Ce film est une libre adaptation du succès en librairie de Florence Aubenas, « Le quai de Ouistreham » par un écrivain devenu réalisateur, Emmanuel Carrère. Avec Juliette Binoche en lieu et place de la journaliste qui s’était infiltrée dans le quotidien de ces femmes de ménage de manière anonyme. Il y a donc pas mal de jeu de miroirs dans « Ouistreham », surtout que le cinéaste s’est entouré d’une troupe d’acteurs (enfin plutôt des actrices) non professionnel(le)s. Son film hésite constamment entre la fiction et le documentaire de par son origine et sa facture initiale. C’est peut-être d’ailleurs son principal et relatif défaut, il a le cul entre deux genres. D’un côté, le scénario adapté du livre n’est pas assez ample en développements pour supporter une fiction de près de deux heures. Il est trop linéaire, trop simple. D’un autre côté, en imaginant un passé et des relations pour des personnages inventés à partir de la vie des acteurs amateurs qui les jouent, le film fuit le documentaire. Cela brouille les pistes et aboutit à un film cohérent envers son propos mais à la forme bicéphale et schizophrène.
Cependant, si cela peut perturber un petit moment notre engagement dans le film, cela ne joue en aucun cas en défaveur de « Ouistreham » et ne nuit pas du tout à sa puissance dramatique et sociale. Au contraire, ça le rend original et surtout vrai. D’une vérité naturaliste comme on en voit très peu au cinéma. Bien sûr, cela est majoritairement dû au jeu magnifique de ces véritables petites fourmis du ménage. Humbles, touchantes, plus vraies que nature, ces invisibles nous enchantent par leur sincérité de jeu. Et leur sincérité tout court même. Elles illuminent le long-métrage par leur naturel et leur performance transpire leur réalité : elles ne jouent pas, elles sont. Juliette Binoche et son métier n’ont plus qu’à suivre. Le film montre parfaitement la précarité de ces petites gens et l’impossible réconciliation sociale. La fin est à ce titre édifiante. En évitant intelligemment un happy-end certes salvateur mais hypocrite, elle prend un risque mais qui s’avère logique et crédible. Une fin qui tombe comme un couperet et conclut cette œuvre de manière pessimiste.
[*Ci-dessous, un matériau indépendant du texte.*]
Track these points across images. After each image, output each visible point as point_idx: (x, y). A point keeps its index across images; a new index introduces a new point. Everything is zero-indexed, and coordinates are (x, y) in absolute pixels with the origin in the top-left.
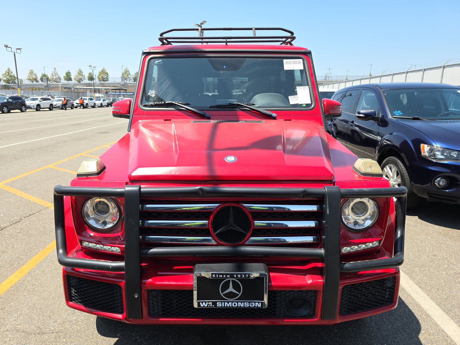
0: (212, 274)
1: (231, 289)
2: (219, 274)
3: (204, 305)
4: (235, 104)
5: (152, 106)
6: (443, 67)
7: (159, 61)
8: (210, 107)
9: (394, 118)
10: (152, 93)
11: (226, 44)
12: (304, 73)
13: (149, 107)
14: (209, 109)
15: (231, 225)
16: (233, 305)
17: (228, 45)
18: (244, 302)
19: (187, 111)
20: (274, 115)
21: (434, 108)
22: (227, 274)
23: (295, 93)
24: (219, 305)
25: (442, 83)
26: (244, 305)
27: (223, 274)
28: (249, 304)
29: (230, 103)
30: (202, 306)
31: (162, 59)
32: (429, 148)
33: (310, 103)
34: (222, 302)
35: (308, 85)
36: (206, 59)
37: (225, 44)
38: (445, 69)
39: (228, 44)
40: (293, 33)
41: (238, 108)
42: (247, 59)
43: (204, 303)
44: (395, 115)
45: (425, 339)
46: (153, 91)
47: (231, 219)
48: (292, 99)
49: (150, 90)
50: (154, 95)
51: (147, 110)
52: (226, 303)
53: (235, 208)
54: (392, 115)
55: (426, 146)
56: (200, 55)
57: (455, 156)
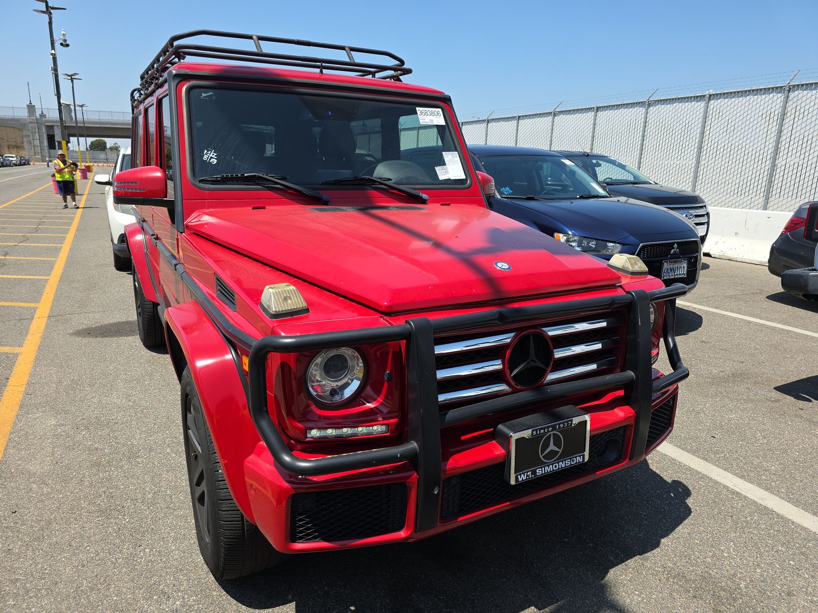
0: (533, 431)
1: (552, 447)
2: (540, 429)
3: (522, 478)
4: (364, 179)
5: (216, 182)
6: (487, 121)
7: (209, 94)
8: (322, 184)
9: (503, 197)
10: (210, 156)
11: (321, 72)
12: (447, 130)
13: (210, 182)
14: (321, 186)
15: (532, 360)
16: (554, 469)
17: (325, 74)
18: (565, 460)
19: (285, 192)
20: (425, 196)
21: (526, 183)
22: (548, 427)
23: (442, 163)
24: (539, 472)
25: (488, 144)
26: (565, 464)
27: (544, 429)
28: (570, 462)
29: (356, 177)
30: (520, 479)
31: (213, 90)
32: (565, 238)
33: (465, 178)
34: (541, 468)
35: (456, 150)
36: (296, 96)
37: (318, 70)
38: (489, 124)
39: (325, 71)
40: (403, 61)
41: (368, 185)
42: (364, 102)
43: (522, 475)
44: (504, 194)
45: (657, 469)
46: (212, 153)
47: (532, 351)
48: (440, 171)
49: (206, 151)
50: (214, 159)
51: (209, 189)
52: (547, 468)
53: (534, 335)
54: (501, 193)
55: (561, 235)
56: (285, 87)
57: (594, 246)
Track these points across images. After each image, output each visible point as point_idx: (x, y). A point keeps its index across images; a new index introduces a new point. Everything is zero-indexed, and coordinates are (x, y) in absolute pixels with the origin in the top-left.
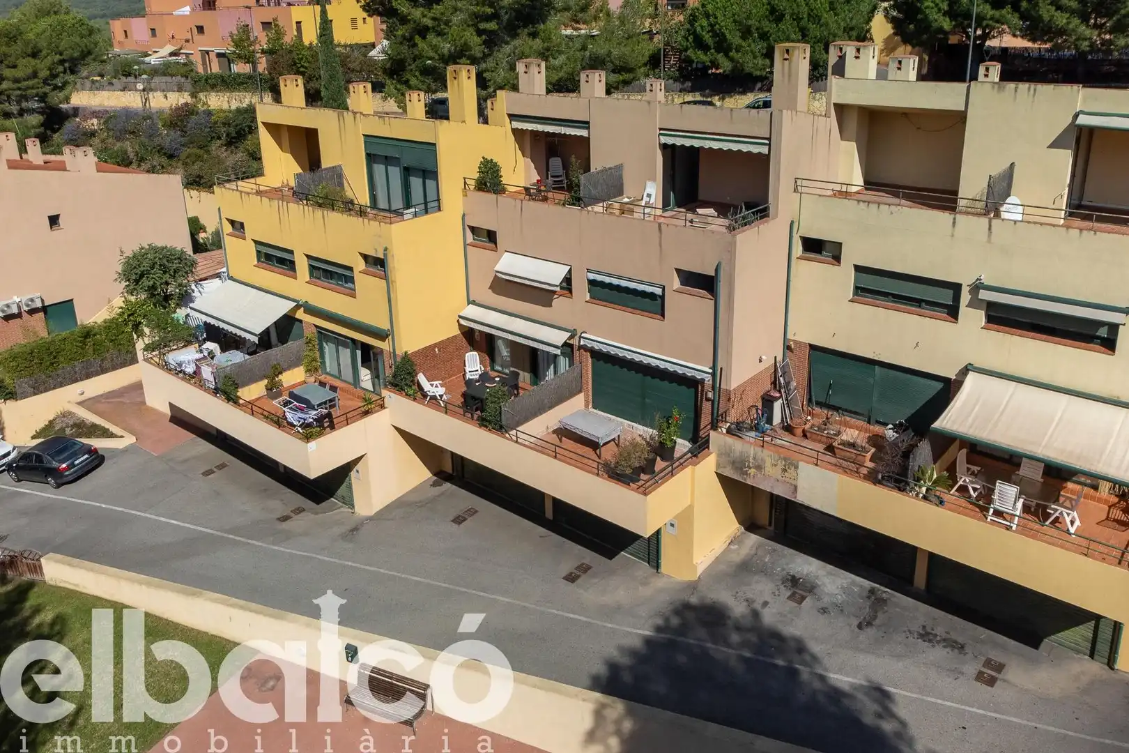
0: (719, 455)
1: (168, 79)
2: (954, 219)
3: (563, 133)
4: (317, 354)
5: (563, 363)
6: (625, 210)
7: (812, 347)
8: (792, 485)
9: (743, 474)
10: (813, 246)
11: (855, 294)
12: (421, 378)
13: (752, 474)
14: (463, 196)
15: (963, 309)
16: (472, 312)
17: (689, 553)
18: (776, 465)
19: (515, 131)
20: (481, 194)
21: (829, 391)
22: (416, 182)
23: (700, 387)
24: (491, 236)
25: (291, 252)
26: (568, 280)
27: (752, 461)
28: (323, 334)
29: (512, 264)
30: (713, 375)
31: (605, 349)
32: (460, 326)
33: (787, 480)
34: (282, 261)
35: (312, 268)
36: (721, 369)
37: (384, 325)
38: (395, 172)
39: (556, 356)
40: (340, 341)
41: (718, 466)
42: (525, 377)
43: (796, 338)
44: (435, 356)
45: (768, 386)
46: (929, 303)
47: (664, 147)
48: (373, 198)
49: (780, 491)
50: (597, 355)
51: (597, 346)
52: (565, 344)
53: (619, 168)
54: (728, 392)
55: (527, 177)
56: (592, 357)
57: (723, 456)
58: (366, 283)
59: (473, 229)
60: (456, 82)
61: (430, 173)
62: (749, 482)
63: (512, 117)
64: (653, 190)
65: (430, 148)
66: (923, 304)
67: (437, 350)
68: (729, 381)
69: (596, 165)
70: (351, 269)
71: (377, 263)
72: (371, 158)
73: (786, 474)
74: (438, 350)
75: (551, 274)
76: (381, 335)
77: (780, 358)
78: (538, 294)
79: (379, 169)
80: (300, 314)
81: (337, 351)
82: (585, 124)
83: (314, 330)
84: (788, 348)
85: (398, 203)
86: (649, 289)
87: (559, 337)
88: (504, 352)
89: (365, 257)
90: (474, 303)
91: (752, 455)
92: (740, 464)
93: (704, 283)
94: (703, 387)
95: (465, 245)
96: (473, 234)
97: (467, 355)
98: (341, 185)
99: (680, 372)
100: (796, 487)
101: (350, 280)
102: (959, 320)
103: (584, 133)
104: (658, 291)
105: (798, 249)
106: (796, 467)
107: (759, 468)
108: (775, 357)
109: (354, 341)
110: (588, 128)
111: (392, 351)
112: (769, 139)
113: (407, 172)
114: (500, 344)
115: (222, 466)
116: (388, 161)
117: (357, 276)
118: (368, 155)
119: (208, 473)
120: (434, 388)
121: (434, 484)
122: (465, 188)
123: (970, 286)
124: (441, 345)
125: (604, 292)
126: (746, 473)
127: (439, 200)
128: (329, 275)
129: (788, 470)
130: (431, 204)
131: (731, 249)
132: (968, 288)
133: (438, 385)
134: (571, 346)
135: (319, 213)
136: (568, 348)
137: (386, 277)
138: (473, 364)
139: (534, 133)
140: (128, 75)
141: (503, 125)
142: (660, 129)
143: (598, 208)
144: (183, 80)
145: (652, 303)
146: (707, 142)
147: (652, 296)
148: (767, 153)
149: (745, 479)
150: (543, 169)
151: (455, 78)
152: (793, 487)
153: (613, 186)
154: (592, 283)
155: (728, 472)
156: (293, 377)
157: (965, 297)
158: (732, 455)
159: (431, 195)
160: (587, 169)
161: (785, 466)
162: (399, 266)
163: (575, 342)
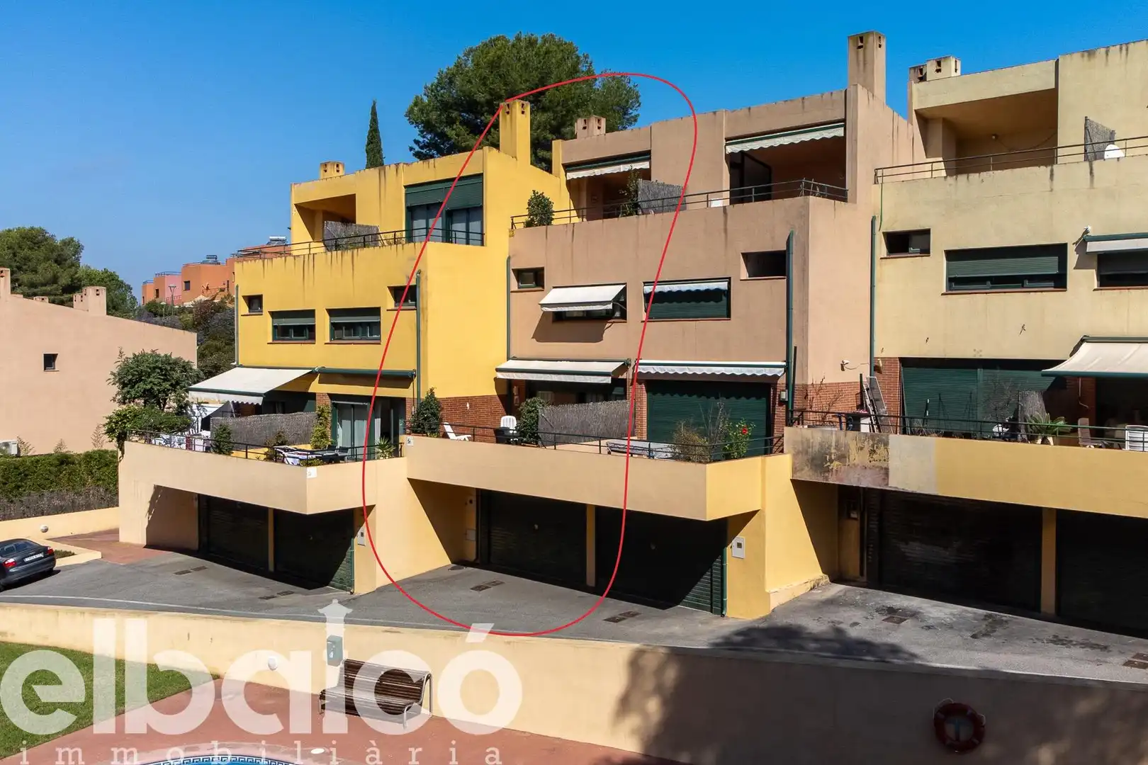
0: (795, 456)
2: (1052, 171)
3: (622, 171)
4: (329, 430)
7: (905, 362)
8: (882, 468)
9: (825, 472)
10: (899, 243)
11: (949, 288)
12: (448, 429)
13: (835, 468)
14: (510, 236)
15: (1072, 274)
16: (512, 364)
17: (760, 579)
18: (862, 449)
19: (569, 180)
20: (531, 229)
21: (926, 412)
23: (772, 390)
24: (538, 275)
25: (312, 313)
26: (621, 300)
27: (833, 451)
28: (338, 404)
30: (787, 369)
31: (662, 371)
33: (877, 464)
34: (300, 328)
35: (334, 325)
36: (796, 348)
37: (410, 365)
40: (357, 408)
41: (794, 470)
43: (883, 355)
44: (465, 412)
46: (1033, 279)
47: (730, 156)
49: (867, 481)
50: (653, 383)
51: (653, 371)
54: (805, 387)
56: (647, 392)
57: (800, 456)
59: (518, 273)
60: (508, 116)
61: (474, 210)
62: (832, 480)
63: (567, 167)
65: (478, 180)
66: (1027, 283)
67: (468, 405)
68: (805, 374)
70: (377, 313)
72: (411, 212)
73: (875, 456)
74: (470, 406)
77: (867, 375)
79: (420, 226)
80: (314, 385)
81: (353, 427)
82: (645, 155)
83: (329, 402)
84: (876, 369)
86: (713, 287)
89: (395, 290)
90: (514, 358)
91: (834, 444)
92: (819, 460)
93: (774, 264)
94: (775, 390)
95: (509, 292)
96: (518, 281)
97: (503, 418)
99: (749, 374)
100: (887, 469)
101: (378, 326)
102: (1068, 287)
103: (645, 165)
104: (723, 285)
105: (882, 249)
106: (886, 444)
107: (842, 457)
108: (861, 375)
109: (371, 399)
110: (649, 159)
111: (416, 397)
112: (844, 120)
113: (450, 216)
115: (200, 569)
116: (429, 208)
117: (385, 318)
118: (408, 205)
119: (182, 573)
121: (453, 569)
122: (512, 228)
123: (1076, 243)
124: (473, 401)
125: (664, 304)
126: (828, 470)
127: (482, 234)
128: (351, 329)
129: (877, 450)
130: (473, 237)
131: (804, 213)
132: (1075, 247)
133: (467, 439)
135: (348, 254)
137: (416, 307)
141: (558, 176)
142: (727, 140)
145: (716, 302)
146: (777, 139)
147: (716, 294)
148: (843, 135)
149: (827, 478)
151: (508, 113)
152: (883, 472)
154: (649, 297)
155: (807, 475)
157: (1072, 257)
158: (810, 450)
161: (873, 446)
162: (432, 295)
163: (628, 375)
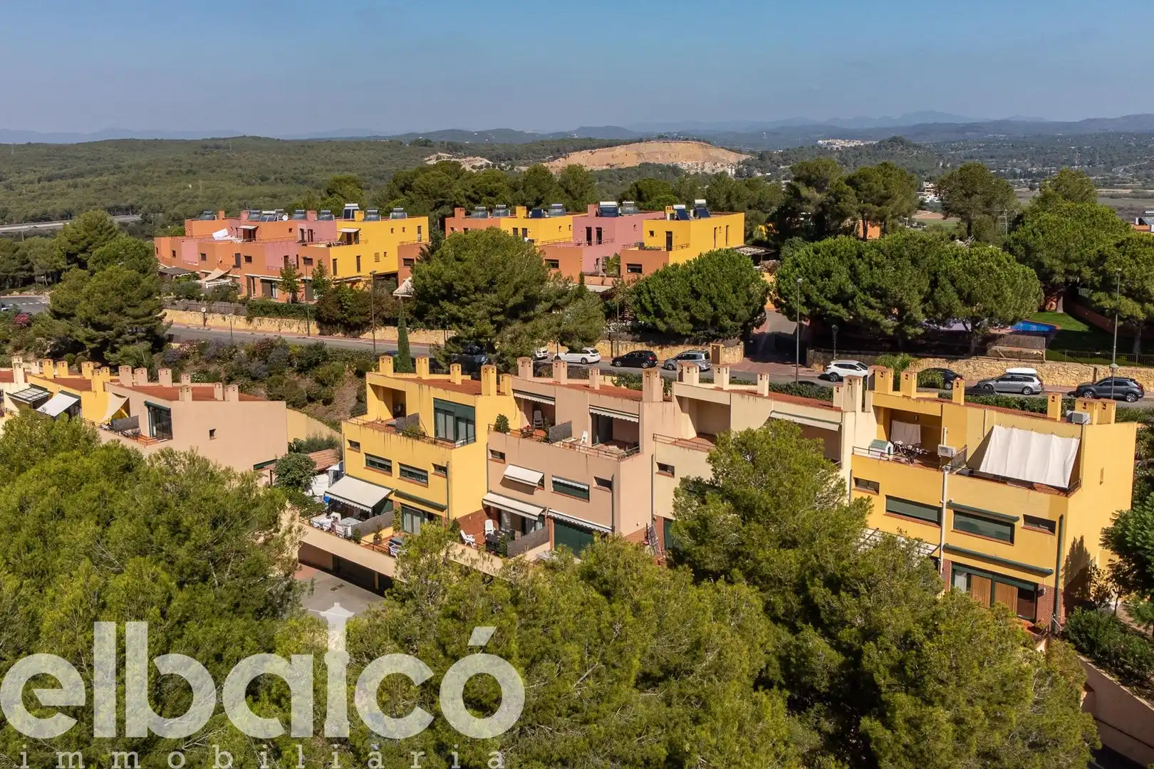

« Ouistreham » pourrait être vu en complément de « Un autre monde », autre film social fort qui parle des ravages du capitalisme sauvage mais vu d’en haut et qui sort mi-février. Ici, on comprend bien que dans nos sociétés deux mondes cohabitent et ne cessent de collapser. Il y a aussi beaucoup de Ken Loach ou de Mike Leigh ici, et le cinéma social français semble tout aussi vigoureux que le britannique. On pense aussi au magnifique « Les Invisibles », mais ici le trait est moins joyeux, plus amer et sombre. Certainement plus réaliste aussi... On apprécie également pour qui ne connaît pas le matériau de base de ce film, le petit rebondissement du début ainsi que le thème musical, enivrant et triste à la fois, qui enrobe le long-métrage. C’est du beau cinéma, utile et nécessaire, surtout en ces temps de plus en plus troubles et qui nous rappelle que la beauté vient le plus souvent des gens d’en bas. En prime, une histoire d’amitié simple, belle et juste malgré qu’elle soit contrariée. Du beau et grand cinéma social en somme.